The above description covers the basic functions and connections of the three modules; in practice, they can achieve more flexible connections and richer behaviors, as detailed in the technical manual. One particularly interesting feature is that the current learning modules can store learned models and use them to predict future observations. When these models are integrated to predict current observations, the prediction error can serve as input to update the model. This use of feedback signals is similar to patterns found in reinforcement learning, which is also reflected in the TBP.

However, the manual notes that real-time updates in the TBP predictions are not yet achievable. The future introduction of a time dimension to realize this functionality will greatly benefit object behavior encoding and motion strategy planning. For instance, this functionality could be applied to observing the continuous process of pressing a stapler or roughly simulating the physical properties of common materials. 

 

4. Why the "Thousand Brains Project"?

Returning to the initial inquiry: in an era where both artificial intelligence and brain-machine interfaces lead technological advancements, why has the Gates Foundation decided to provide $2.96 million in funding to the "Thousand Brains Project" over the next two years? Rather than assessing the judgment of the Gates Foundation's advisory team, I would like to offer my personal views on the significance and feasibility of the "Thousand Brains Project" as a conclusion to its introduction.

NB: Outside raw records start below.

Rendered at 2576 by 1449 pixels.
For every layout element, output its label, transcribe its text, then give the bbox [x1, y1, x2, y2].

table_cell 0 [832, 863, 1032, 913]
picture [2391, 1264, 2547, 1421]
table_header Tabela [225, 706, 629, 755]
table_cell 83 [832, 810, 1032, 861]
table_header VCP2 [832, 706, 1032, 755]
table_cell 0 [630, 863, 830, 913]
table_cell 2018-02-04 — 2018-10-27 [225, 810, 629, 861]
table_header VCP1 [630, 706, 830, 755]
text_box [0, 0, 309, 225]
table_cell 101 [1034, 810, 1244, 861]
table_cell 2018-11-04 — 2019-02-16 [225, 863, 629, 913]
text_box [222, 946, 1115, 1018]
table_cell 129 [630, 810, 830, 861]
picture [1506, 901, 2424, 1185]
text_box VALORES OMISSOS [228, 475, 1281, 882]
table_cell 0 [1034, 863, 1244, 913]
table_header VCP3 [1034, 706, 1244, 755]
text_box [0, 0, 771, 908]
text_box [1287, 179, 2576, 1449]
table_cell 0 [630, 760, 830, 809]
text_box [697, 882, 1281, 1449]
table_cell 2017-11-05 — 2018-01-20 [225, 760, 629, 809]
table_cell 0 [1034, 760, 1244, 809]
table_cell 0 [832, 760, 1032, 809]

The "Thousand Brains Project" is a research initiative aimed at developing the next generation of artificial intelligence systems through biomimicry and neuroscience theories. On the one hand, by mimicking the functioning of the cerebral cortex, the project aims to develop intelligent systems capable of perception, learning, and executing actions. This has profound practical significance in fields such as healthcare and public health. These technologies can not only improve the quality of life and societal health standards but also effectively address various challenges and public health crises that future societies may face. Supporting the development and application of such technologies aligns with the expectation of a more intelligent and human-centered society.

Additionally, the "Thousand Brains Project" has far-reaching implications for the future of artificial intelligence and computer technology. Current deep neural networks typically require vast labeled datasets for training and struggle with real-time adaptability to dynamic environments. In contrast, the "Thousand Brains Project" aims to introduce hierarchical and parallel processing capabilities into AI systems through biomimetic methods, enabling more flexible, intelligent, and adaptive machine intelligence. The debate over whether to incorporate principles from the biological brain into artificial intelligence has been ongoing and remains complex. Regardless of the path chosen, the key challenge lies in effective implementation.

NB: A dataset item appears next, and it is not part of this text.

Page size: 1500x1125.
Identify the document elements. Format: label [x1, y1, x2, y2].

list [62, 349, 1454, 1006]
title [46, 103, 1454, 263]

In terms of technical execution, the "Thousand Brains Project" aims to create software-based cortical columns that can achieve complex perception and action processes, such as vision and hearing, by connecting multiple units. This cross-modal integration will allow the system to process information from different sensory channels simultaneously, leading to a deeper understanding and interaction with the world.

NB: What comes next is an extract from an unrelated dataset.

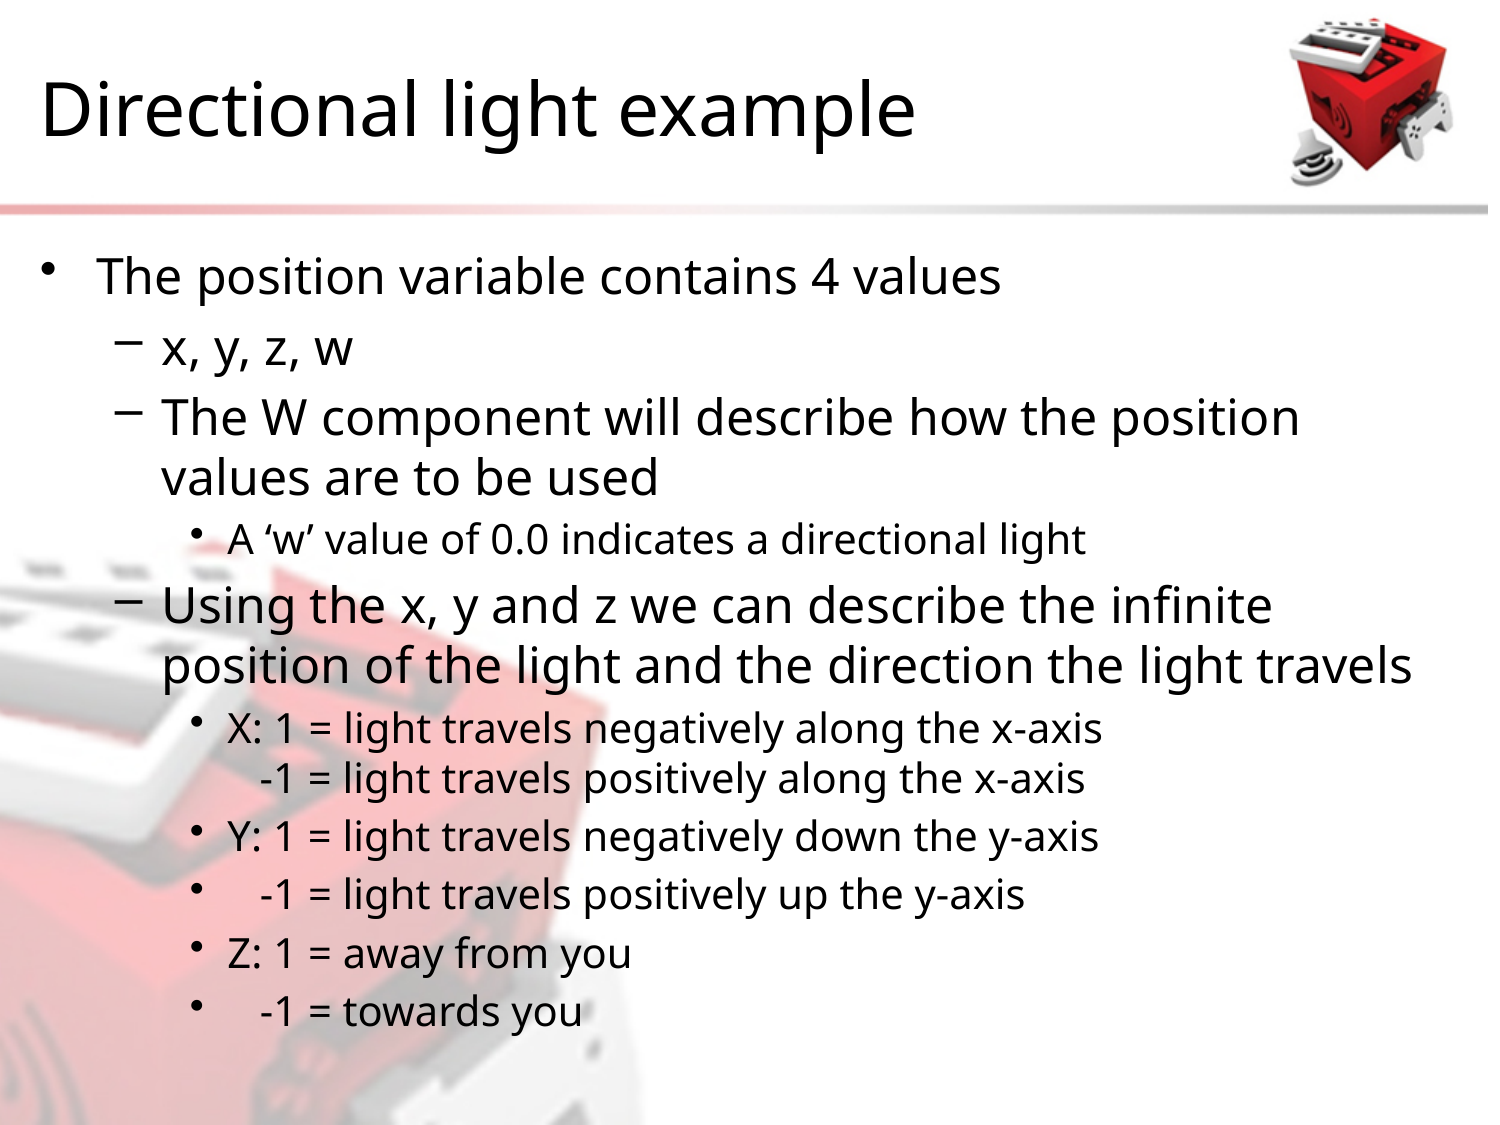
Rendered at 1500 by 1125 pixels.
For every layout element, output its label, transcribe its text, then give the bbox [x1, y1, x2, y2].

title Directional light example [24, 12, 1275, 200]
picture [0, 1, 1488, 1125]
list The position variable contains 4 values x, y, z, w The W component will describe how the position values are to be used A ‘w’ value of 0.0 indicates a directional light Using the x, y and z we can describe the infinite position of the light and the direction the light travels X: 1 = light travels negatively along the x-axis -1 = light travels positively along the x-axis Y: 1 = light travels negatively down the y-axis -1 = light travels positively up the y-axis Z: 1 = away from you -1 = towards you [24, 237, 1450, 1000]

This concept, while ambitious, is grounded in decades of dedication and persistence by Jeff Hawkins. Following the official launch, Numenta promptly launched a progress page for the "Thousand Brains Project," promising continuous updates on its developments. The launch marks the beginning of its journey into practical application rather than the end of the Thousand Brains Theory. Much uncertainty remains about its future development, and predicting its success or failure is impossible. However, it is precisely this uncertainty that makes scientific research so exciting.